* WORK ITEM
Among the entries below, find each line holding "sets" and return it.
BEGIN DATASET EXTRACT
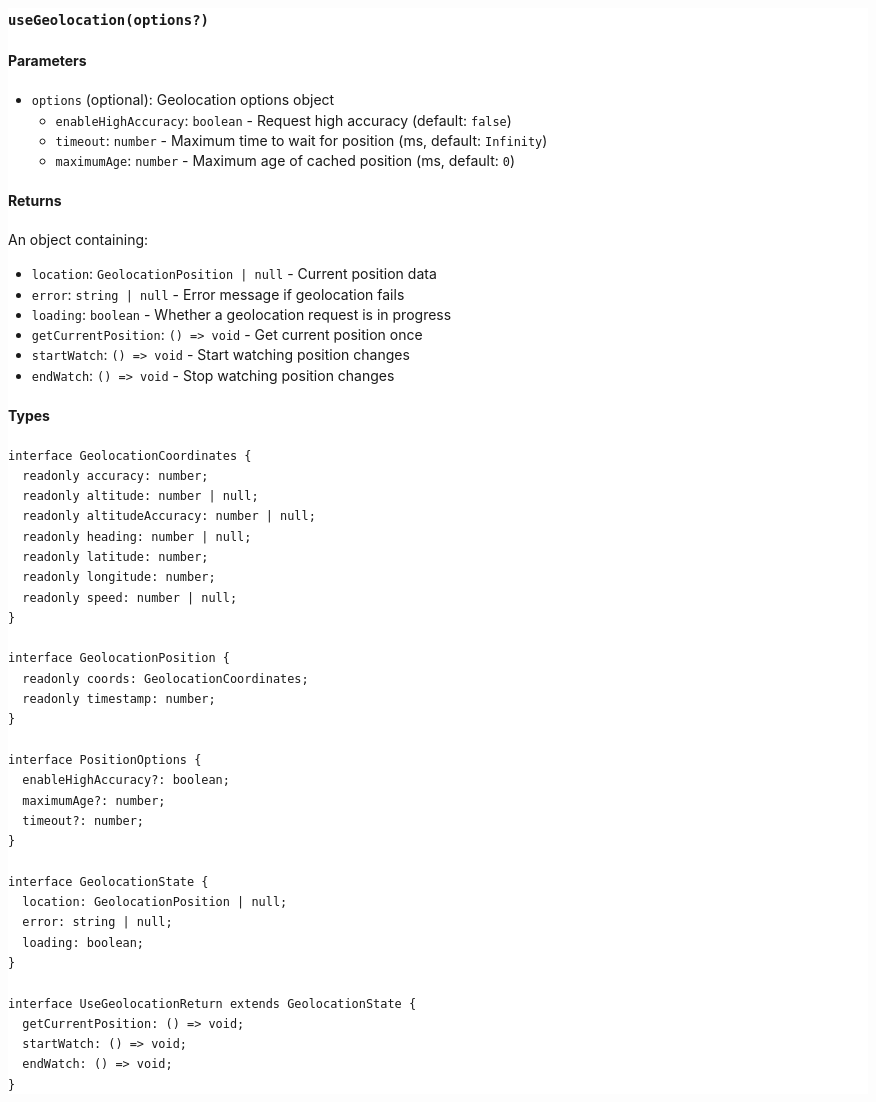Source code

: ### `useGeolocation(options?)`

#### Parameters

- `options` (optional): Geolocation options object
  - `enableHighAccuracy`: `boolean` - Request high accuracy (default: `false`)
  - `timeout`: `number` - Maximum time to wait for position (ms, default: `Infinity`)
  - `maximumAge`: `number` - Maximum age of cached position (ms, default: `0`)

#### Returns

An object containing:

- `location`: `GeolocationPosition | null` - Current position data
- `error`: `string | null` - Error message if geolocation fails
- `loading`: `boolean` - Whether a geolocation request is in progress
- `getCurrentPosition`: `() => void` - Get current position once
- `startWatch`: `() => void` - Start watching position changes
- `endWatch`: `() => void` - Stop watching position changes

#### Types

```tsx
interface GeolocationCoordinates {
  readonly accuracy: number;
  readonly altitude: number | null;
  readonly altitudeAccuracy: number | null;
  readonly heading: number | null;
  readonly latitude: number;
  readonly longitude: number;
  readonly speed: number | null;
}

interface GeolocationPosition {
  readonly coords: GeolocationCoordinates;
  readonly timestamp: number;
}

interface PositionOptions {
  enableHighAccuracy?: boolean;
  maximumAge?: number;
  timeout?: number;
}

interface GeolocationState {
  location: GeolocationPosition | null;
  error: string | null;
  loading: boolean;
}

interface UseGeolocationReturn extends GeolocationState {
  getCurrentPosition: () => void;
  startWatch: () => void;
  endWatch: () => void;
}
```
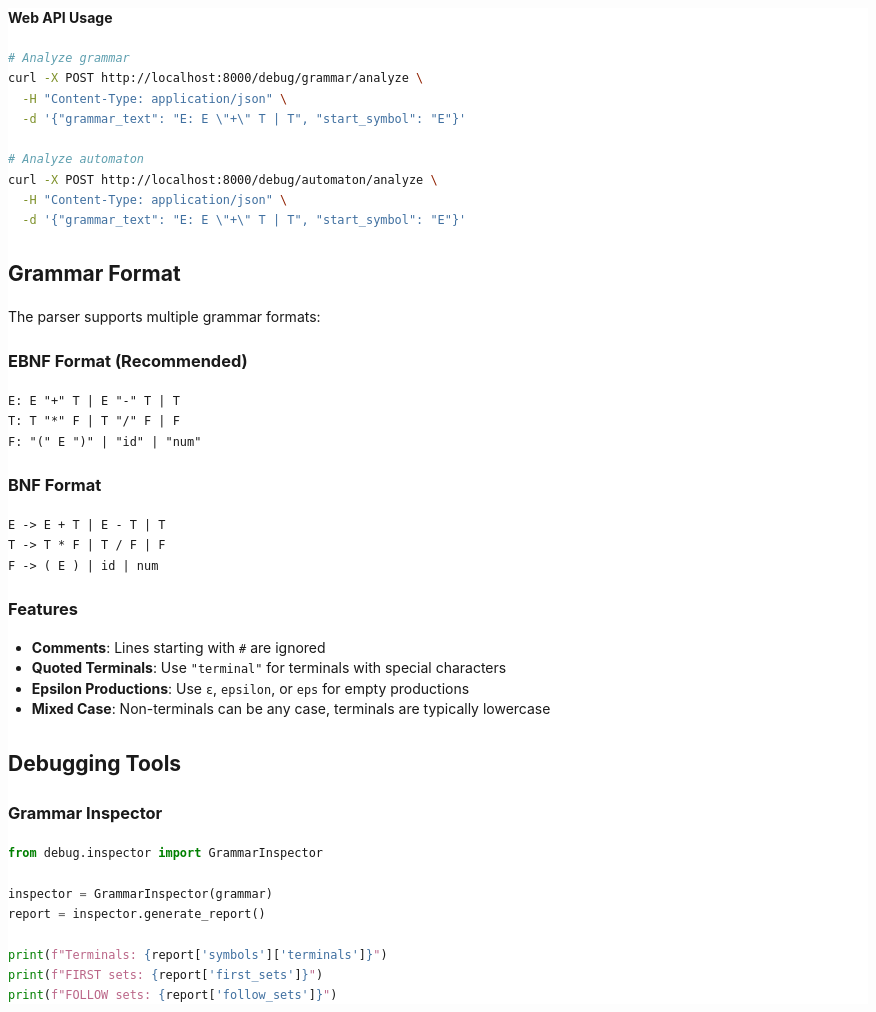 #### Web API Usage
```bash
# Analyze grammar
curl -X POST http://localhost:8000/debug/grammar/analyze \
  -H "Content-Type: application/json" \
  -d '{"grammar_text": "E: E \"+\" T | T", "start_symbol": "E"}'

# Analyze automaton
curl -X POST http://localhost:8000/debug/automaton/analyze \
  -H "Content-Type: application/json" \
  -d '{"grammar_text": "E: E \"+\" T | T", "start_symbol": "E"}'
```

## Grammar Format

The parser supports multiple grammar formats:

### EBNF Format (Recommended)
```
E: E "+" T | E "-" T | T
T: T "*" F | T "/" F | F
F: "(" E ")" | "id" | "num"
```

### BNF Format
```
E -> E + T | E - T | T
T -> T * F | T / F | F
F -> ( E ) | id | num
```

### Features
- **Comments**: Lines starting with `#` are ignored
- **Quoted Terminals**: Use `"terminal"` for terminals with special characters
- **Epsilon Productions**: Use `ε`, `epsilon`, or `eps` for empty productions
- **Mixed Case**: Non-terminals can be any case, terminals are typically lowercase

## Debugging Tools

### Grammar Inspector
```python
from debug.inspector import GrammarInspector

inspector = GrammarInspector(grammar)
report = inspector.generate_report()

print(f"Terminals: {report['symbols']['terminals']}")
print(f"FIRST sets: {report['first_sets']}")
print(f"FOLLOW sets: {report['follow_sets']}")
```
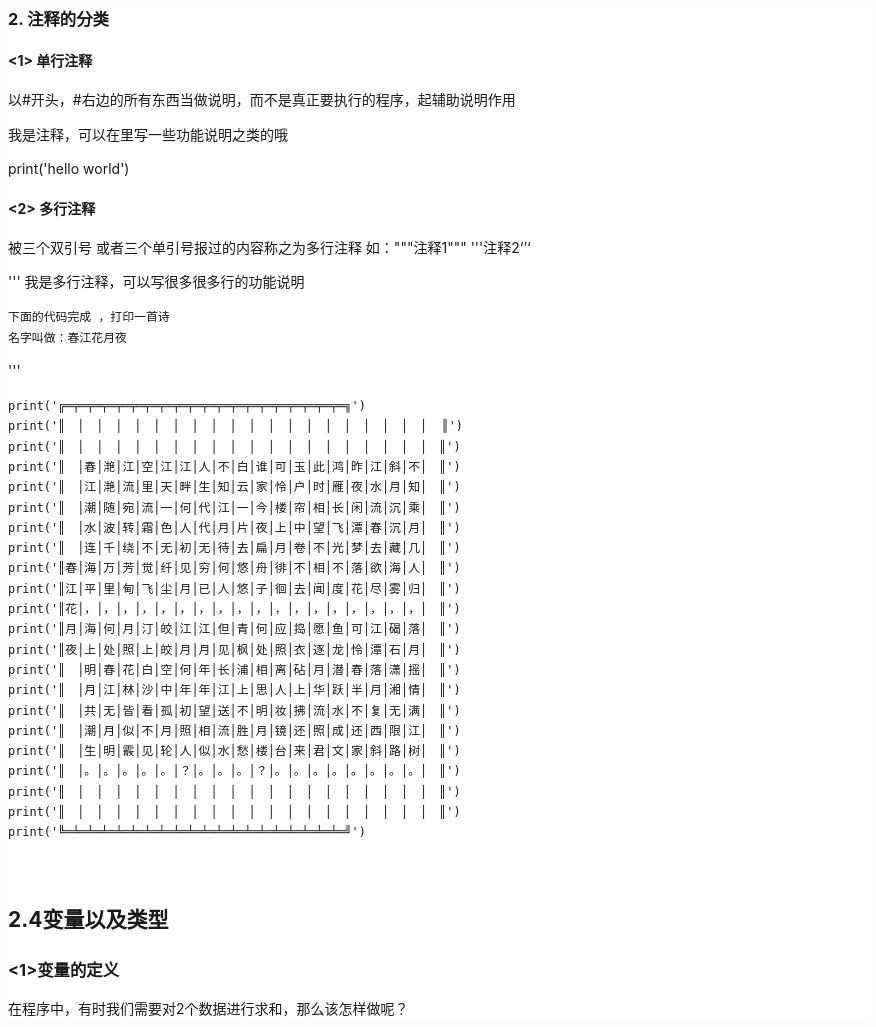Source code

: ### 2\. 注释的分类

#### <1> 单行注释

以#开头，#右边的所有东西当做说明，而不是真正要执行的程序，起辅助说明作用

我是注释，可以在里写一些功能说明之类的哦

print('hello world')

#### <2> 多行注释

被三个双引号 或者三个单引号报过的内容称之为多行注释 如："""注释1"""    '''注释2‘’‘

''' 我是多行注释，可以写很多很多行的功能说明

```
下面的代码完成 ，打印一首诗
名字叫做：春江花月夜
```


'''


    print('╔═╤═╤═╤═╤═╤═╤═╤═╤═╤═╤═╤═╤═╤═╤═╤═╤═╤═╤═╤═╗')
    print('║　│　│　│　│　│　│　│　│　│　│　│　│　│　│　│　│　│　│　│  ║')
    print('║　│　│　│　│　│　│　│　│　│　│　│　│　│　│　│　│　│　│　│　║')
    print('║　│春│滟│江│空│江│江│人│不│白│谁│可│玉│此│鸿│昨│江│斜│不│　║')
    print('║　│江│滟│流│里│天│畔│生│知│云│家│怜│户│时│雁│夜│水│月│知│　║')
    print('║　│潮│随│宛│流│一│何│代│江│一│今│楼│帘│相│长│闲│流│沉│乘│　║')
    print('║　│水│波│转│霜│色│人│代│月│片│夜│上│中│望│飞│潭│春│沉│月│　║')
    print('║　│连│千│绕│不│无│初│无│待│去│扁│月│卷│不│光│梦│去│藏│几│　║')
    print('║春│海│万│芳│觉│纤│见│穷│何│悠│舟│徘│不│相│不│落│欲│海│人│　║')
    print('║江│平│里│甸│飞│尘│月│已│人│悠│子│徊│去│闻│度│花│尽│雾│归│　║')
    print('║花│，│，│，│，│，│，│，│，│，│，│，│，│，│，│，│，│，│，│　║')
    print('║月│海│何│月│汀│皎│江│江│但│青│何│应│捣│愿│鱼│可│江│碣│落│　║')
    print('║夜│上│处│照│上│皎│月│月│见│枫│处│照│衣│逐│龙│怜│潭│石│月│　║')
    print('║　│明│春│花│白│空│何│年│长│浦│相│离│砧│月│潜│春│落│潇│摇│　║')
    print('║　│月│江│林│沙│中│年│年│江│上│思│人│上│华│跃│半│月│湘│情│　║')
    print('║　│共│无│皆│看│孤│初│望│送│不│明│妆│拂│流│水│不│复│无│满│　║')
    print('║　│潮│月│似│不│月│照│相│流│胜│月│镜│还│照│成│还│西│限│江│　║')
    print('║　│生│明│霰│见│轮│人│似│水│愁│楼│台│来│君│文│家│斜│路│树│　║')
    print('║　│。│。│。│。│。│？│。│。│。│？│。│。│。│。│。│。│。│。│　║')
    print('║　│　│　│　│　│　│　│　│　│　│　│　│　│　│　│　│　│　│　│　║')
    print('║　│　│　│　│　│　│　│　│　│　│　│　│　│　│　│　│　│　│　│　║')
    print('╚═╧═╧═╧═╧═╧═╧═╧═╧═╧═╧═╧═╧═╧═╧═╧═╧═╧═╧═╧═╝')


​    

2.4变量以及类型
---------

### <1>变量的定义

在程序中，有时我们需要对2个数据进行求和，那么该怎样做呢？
END DATASET EXTRACT
BEGIN DATASET EXTRACT
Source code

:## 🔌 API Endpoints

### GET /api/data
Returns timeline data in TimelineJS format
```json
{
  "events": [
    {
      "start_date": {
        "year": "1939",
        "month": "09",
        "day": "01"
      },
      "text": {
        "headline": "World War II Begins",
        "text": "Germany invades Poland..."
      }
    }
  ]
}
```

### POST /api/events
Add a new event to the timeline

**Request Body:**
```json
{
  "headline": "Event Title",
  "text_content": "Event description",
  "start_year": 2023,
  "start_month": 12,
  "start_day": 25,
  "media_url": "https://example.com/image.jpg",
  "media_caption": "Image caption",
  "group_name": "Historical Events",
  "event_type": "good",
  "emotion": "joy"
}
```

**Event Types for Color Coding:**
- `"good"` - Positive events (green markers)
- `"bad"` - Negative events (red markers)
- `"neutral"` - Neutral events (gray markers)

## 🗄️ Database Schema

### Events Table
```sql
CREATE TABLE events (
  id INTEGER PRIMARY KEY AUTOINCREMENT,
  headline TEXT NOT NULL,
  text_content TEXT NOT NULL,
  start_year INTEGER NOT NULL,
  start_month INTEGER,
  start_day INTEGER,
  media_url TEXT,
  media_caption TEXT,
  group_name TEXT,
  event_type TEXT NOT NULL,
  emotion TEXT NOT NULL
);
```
END DATASET EXTRACT
* YOUR RESPONSE
print(f"FIRST sets: {report['first_sets']}")
print(f"FOLLOW sets: {report['follow_sets']}")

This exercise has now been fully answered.